Was Robotics-ER 1.6 kann
Das Modell kombiniert räumliches Reasoning mit Multi-View-Verständnis. Heißt: Der Roboter sieht seine Umgebung aus mehreren Kameraperspektiven, versteht wo Objekte stehen, und plant seine Bewegungen selbstständig. Keine starren Programme mehr, sondern echte Entscheidungen in Echtzeit.
Zahlenbox
- 1.6** — aktuelle Modellversion, aufbauend auf der ER-Reihe
- Multi-View** — mehrere Kameraperspektiven gleichzeitig verarbeitet
- Embodied Reasoning** — das Modell "denkt" im physischen Raum
Warum das anders ist als bisherige Robotik-KI
Klassische Robotik-Modelle bekommen einen Befehl und führen eine feste Bewegungssequenz aus. Gemini Robotics-ER versteht den Kontext.
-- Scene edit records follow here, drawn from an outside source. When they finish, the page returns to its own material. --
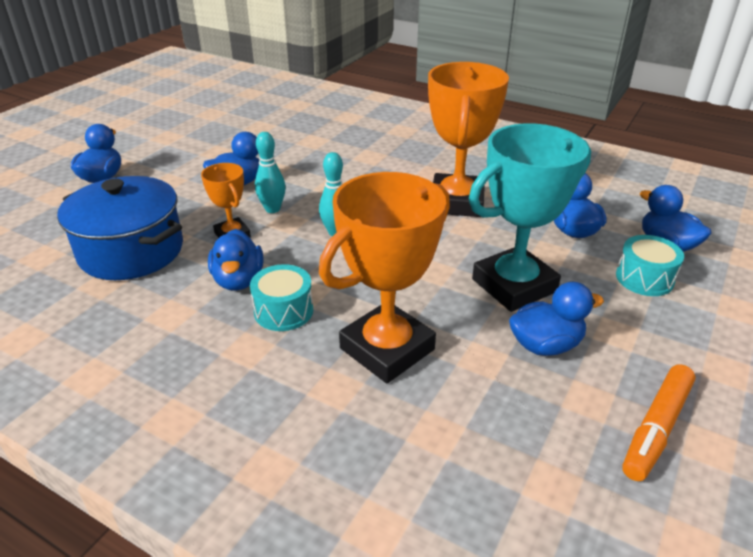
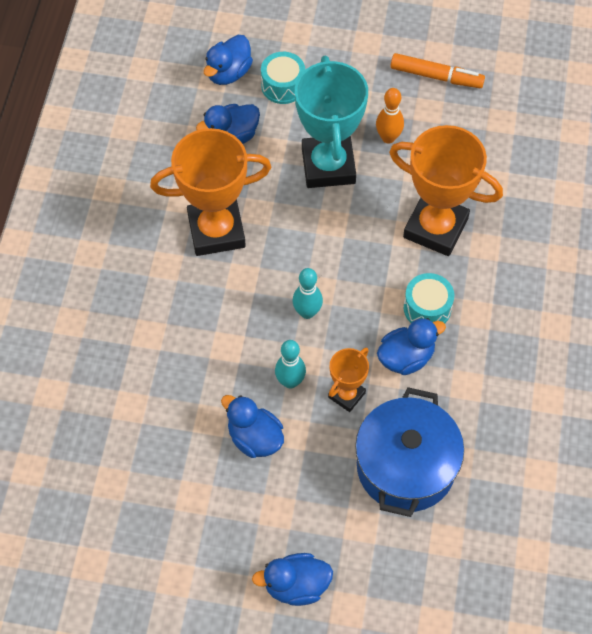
camera: 110 degrees left, 25 degrees up
turquoise trophy [469,123,591,312] -> turquoise trophy turned 45 degrees clockwise [295,56,368,188]
blue duck [509,282,604,356] -> orange bowling pin [376,88,404,143]

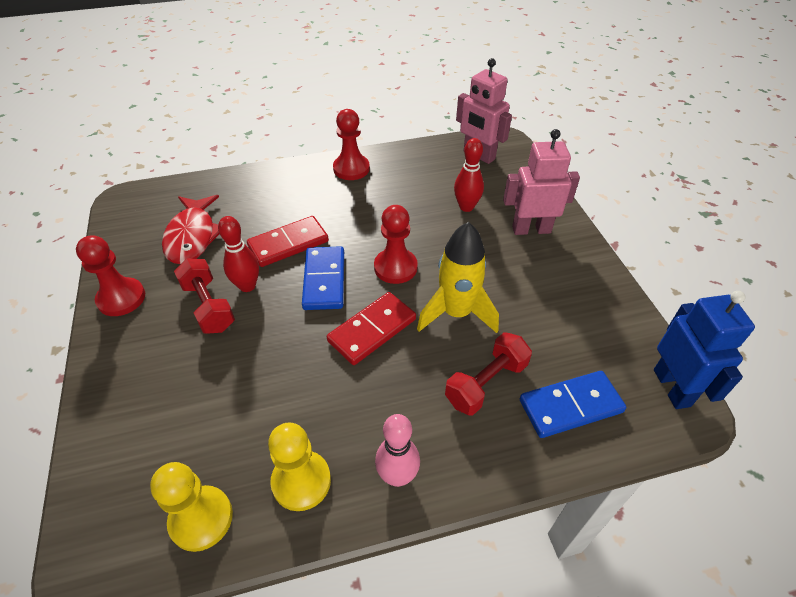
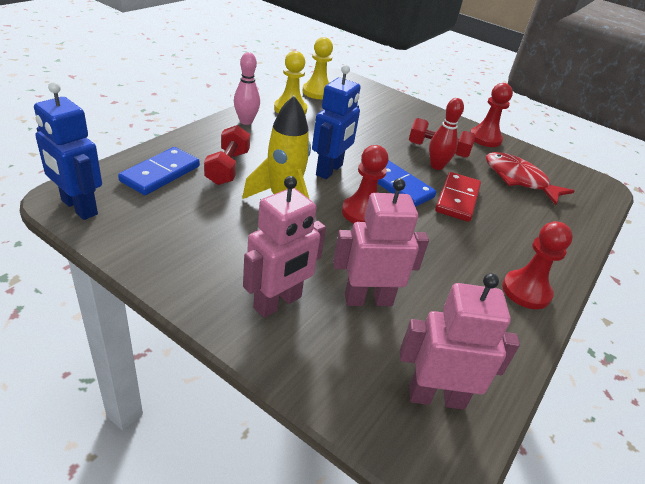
camera: 135 degrees right, 10 degrees down
red domino [327,292,416,365] -> blue robot [312,65,361,179]
red bowling pin [454,138,484,212] -> pink robot [333,178,429,306]

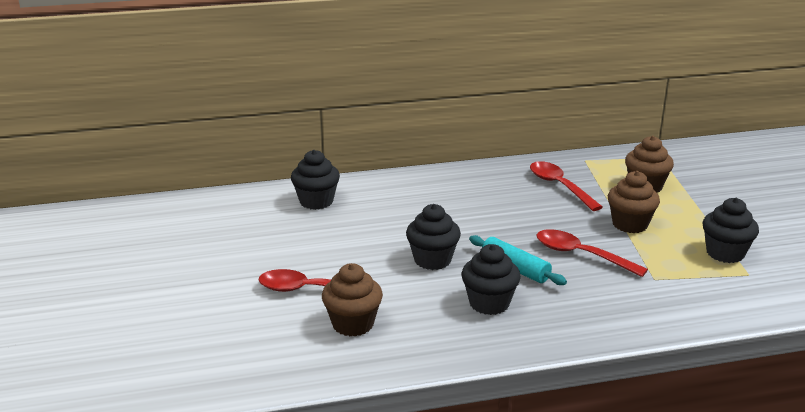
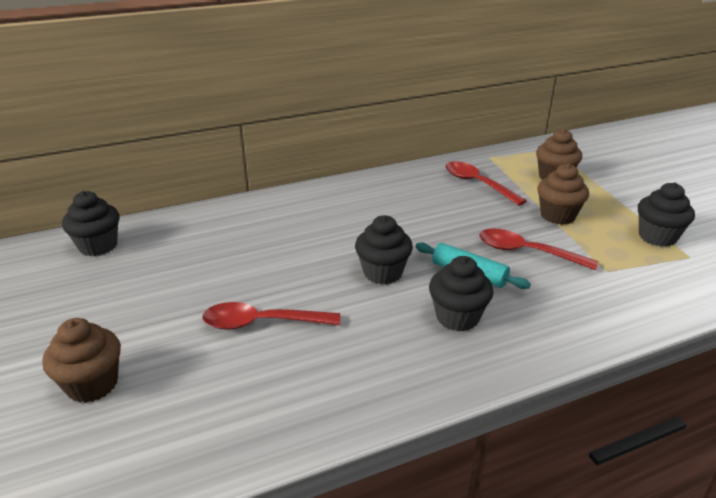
camera: 10 degrees left, 5 degrees up
black cupcake [291,150,340,210] -> black cupcake moved to [62,191,119,256]
brown cupcake [322,263,383,337] -> brown cupcake moved to [42,318,121,403]

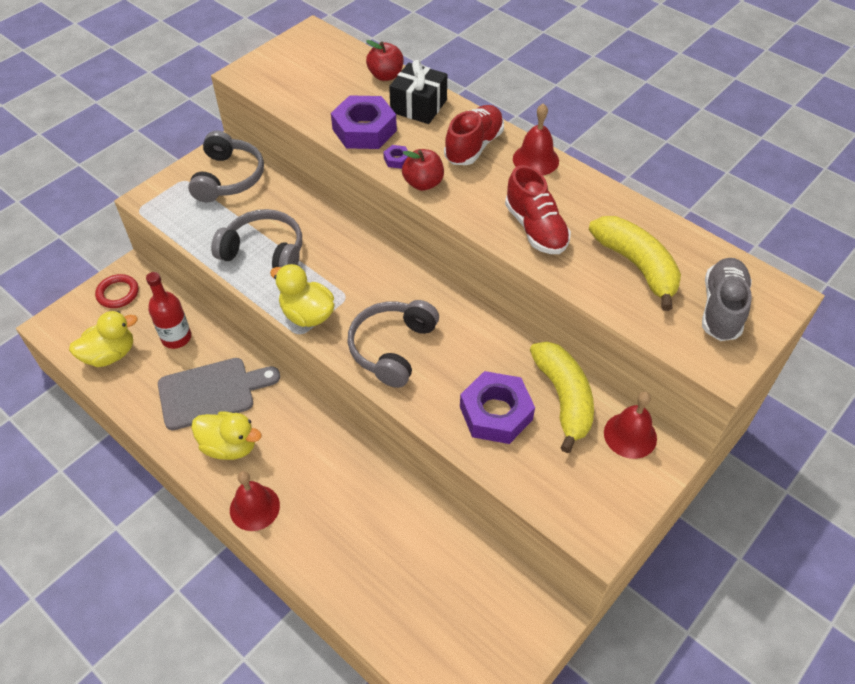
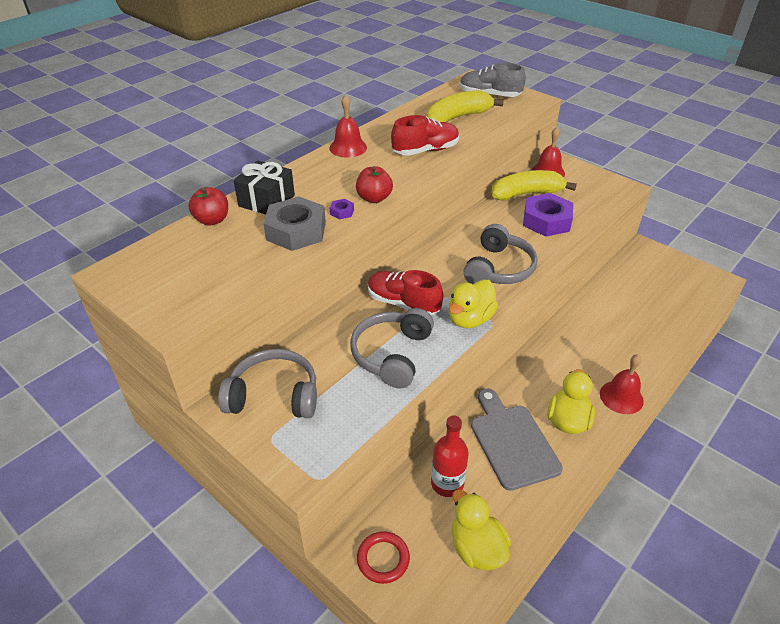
camera: 90 degrees left, 10 degrees down
purple nut [331,95,397,149] -> grey nut [263,196,326,251]
grey headphones [347,300,439,388] -> grey headphones turned 90 degrees counterclockwise [464,224,538,284]
red shoe [444,105,504,165] -> red shoe moved to [368,270,443,315]

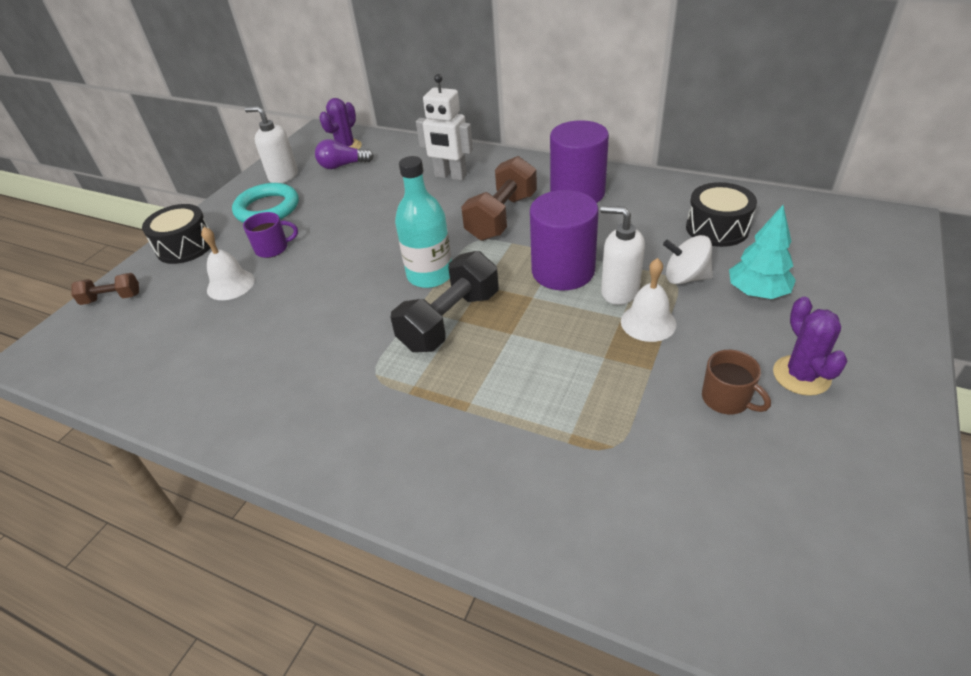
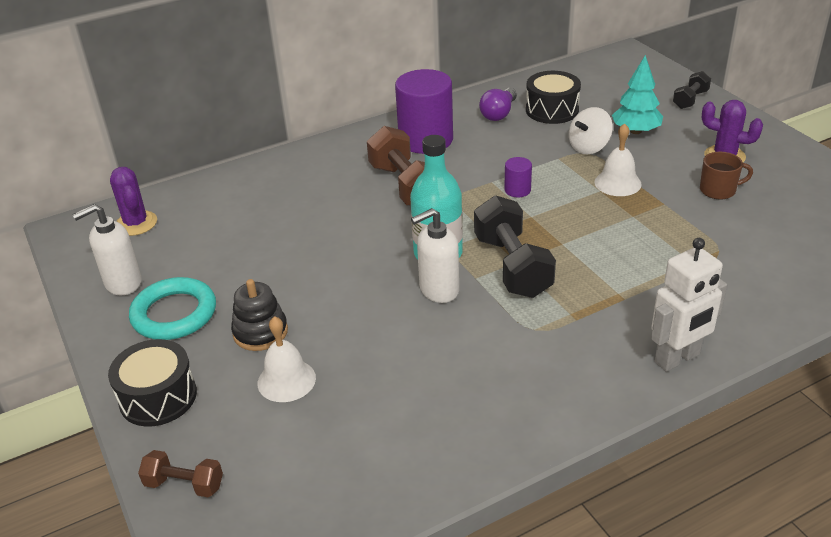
camera: 55 degrees left, 5 degrees down
brown dumbbell [72,273,139,305] -> brown dumbbell turned 75 degrees clockwise [138,450,223,497]
purple mug [243,212,298,258] -> black stacking toy [231,279,288,351]
purple light bulb [315,139,374,169] -> purple light bulb moved to [479,88,517,121]
white robot [416,74,473,181] -> white robot moved to [651,238,727,372]
purple cylinder [530,190,599,291] -> purple cylinder [504,157,532,197], size x0.44
white soap dispenser [600,206,645,305] -> white soap dispenser moved to [411,208,459,303]
none -> black dumbbell [673,71,711,109]

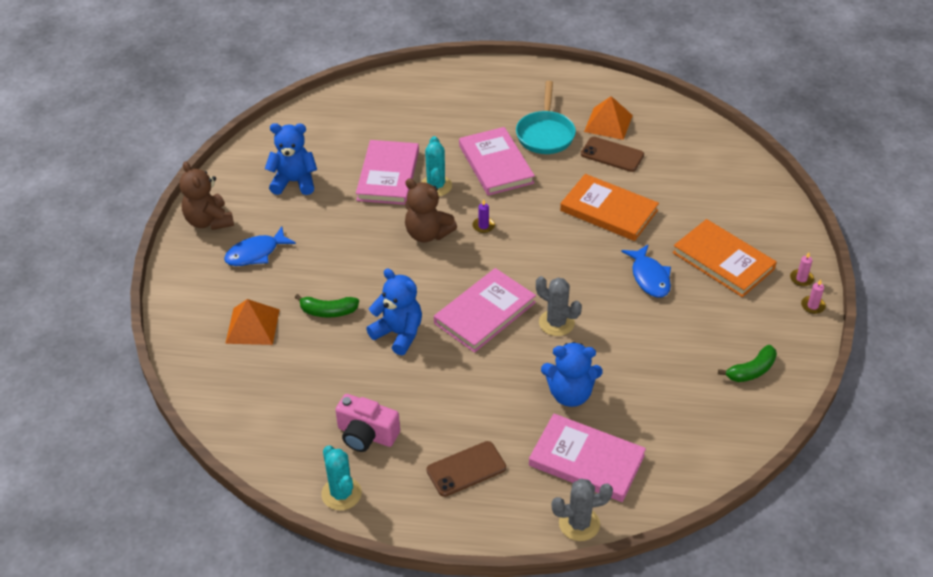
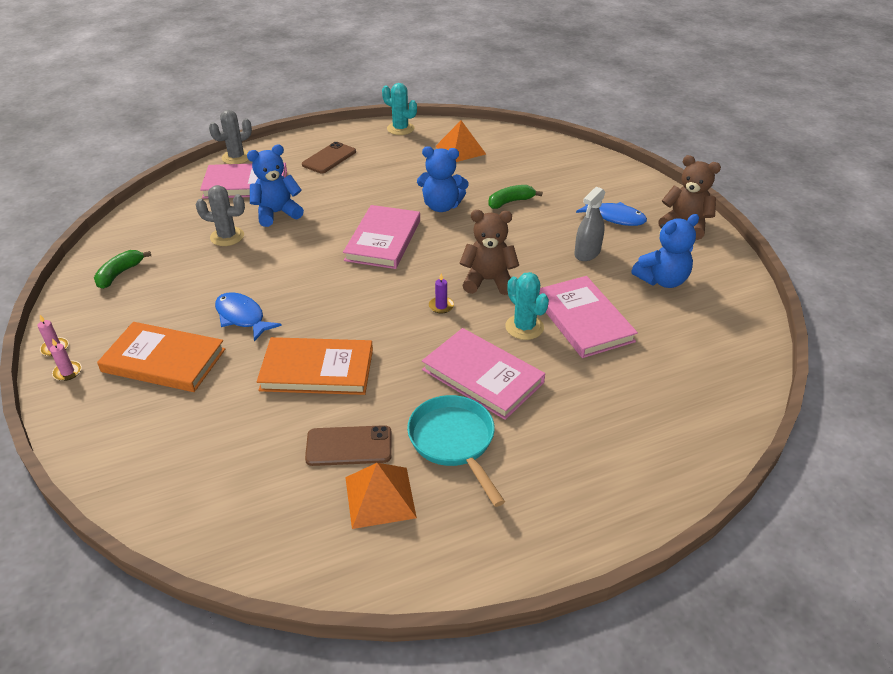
camera: 150 degrees right, 5 degrees down
blue fish [224,226,296,266] -> blue fish turned 90 degrees clockwise [576,202,647,226]
orange pyramid [225,299,280,345] -> orange pyramid moved to [436,120,486,162]
pink camera [335,394,400,452] -> none
grey cactus [536,276,582,336] -> grey cactus moved to [196,185,245,246]
none -> grey spray bottle [574,187,605,261]

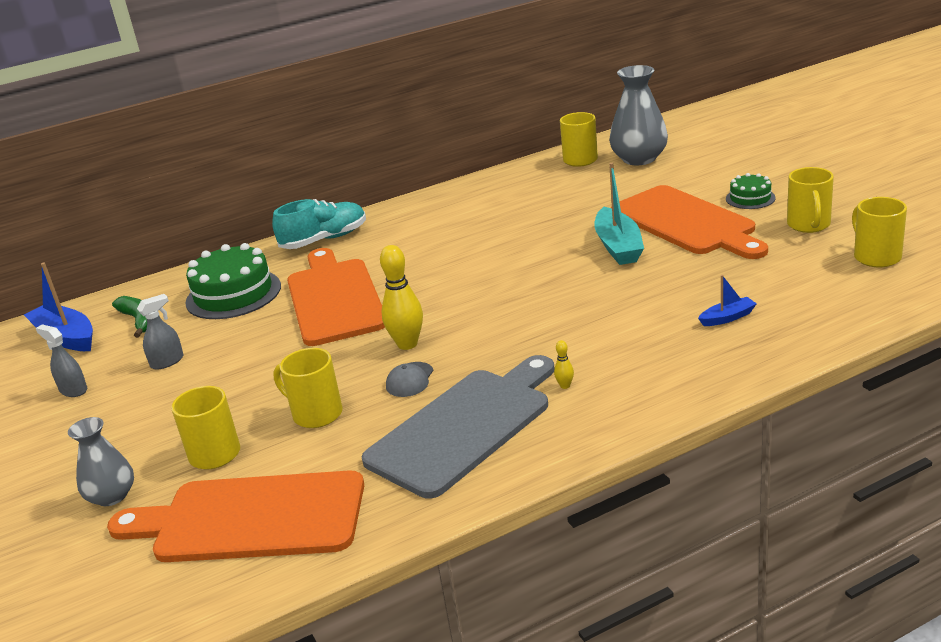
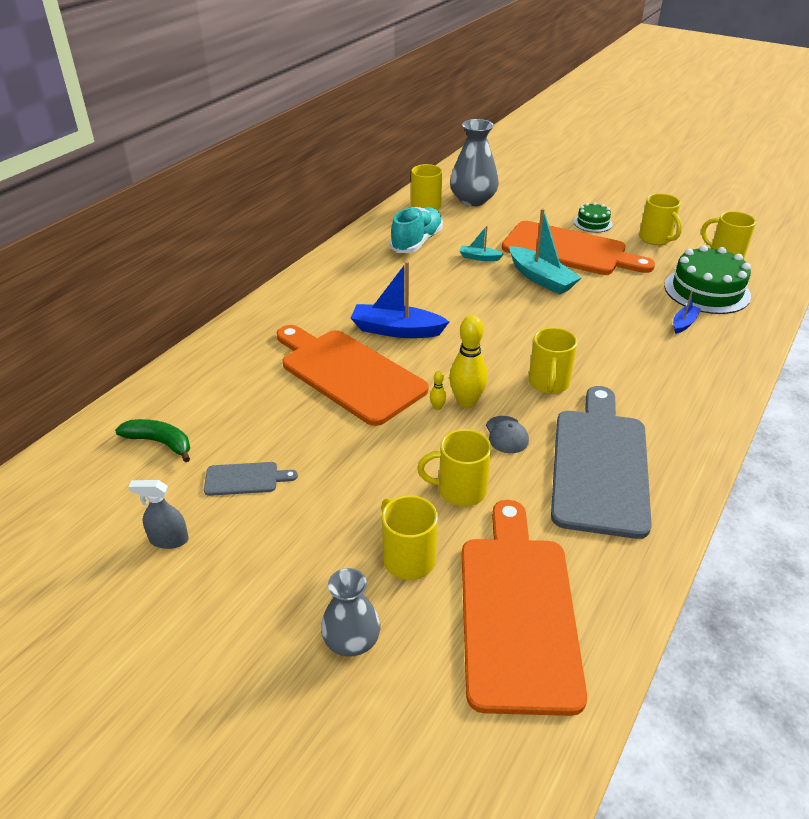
camera: 35 degrees left, 10 degrees up
blue boat [24,263,93,351] -> blue boat moved to [351,261,449,338]
orange cutting board [107,470,364,562] -> orange cutting board turned 120 degrees clockwise [462,500,587,716]
grey spray bottle [137,294,184,369] -> grey cutting board [204,462,298,496]
green cake [185,243,281,319] -> green cake moved to [664,245,751,314]
turquoise shoe [272,199,366,249] -> turquoise shoe moved to [390,207,443,253]
yellow bowling pin [554,340,574,389] -> yellow bowling pin moved to [430,371,446,410]
none -> turquoise boat [460,226,504,261]
none -> yellow mug [528,327,577,394]

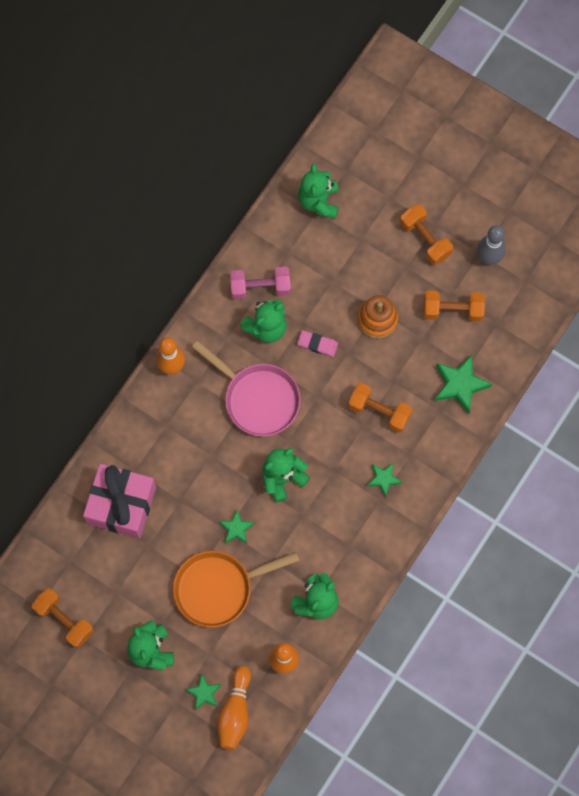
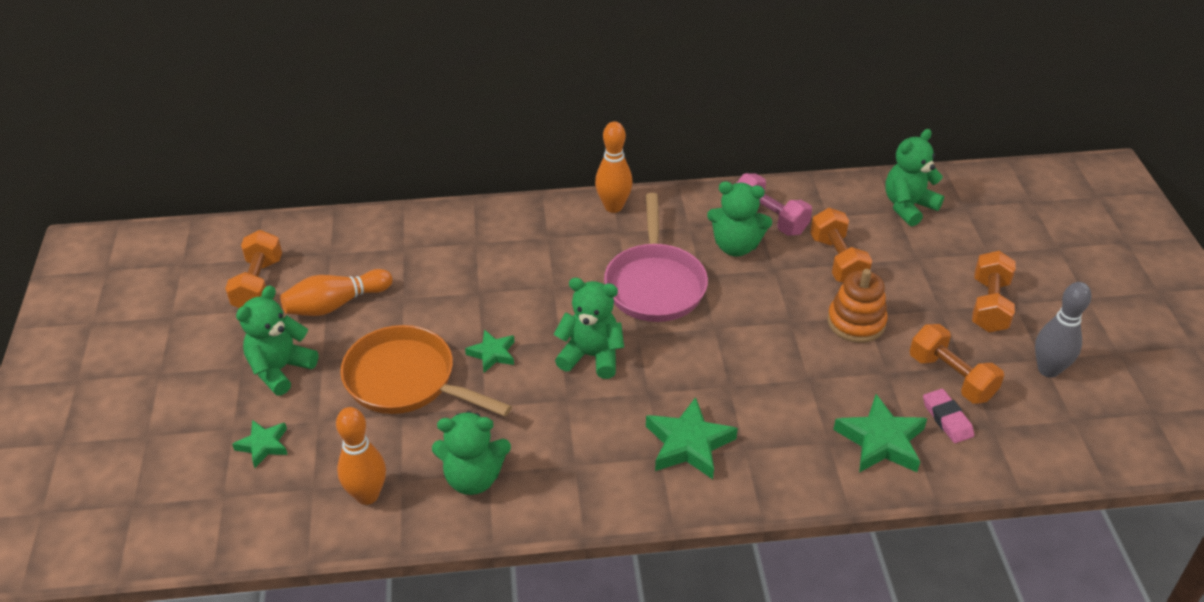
camera: 50 degrees right, 30 degrees down
pink gift [83,463,156,539] -> none
orange bowling pin [217,666,251,750] -> orange bowling pin moved to [280,269,392,316]
pink eraser [297,330,338,357] -> pink eraser moved to [923,389,974,443]
orange dumbbell [348,383,412,433] -> orange dumbbell moved to [810,208,872,283]
green star [367,463,402,497] -> green star [646,397,738,479], size x1.68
Es erkennt, wo ein Objekt liegt, wie es gegriffen werden muss, und passt seine Strategie an, wenn sich etwas verändert.
✅ Pro
- Spatial Reasoning direkt im Foundation Model integriert
- Autonome Aufgabenplanung in realen Umgebungen
- Baut auf Gemini-Architektur — profitiert von Googles gesamtem KI-Stack
❌ Con
- Kein Open-Weight-Release in Sicht
- Reale Robotik-Demos sind notorisch schwer zu verifizieren
- Verfügbarkeit für externe Entwickler unklar
💡 Was das bedeutet
Google positioniert Gemini nicht nur als Chatbot-Konkurrenz zu GPT und Claude, sondern als Betriebssystem für die physische Welt. Wer Robotik und Foundation Models zusammenbringt, kontrolliert die nächste Plattform nach Smartphones. Das ist kein Forschungsprojekt mehr — das ist Produktstrategie.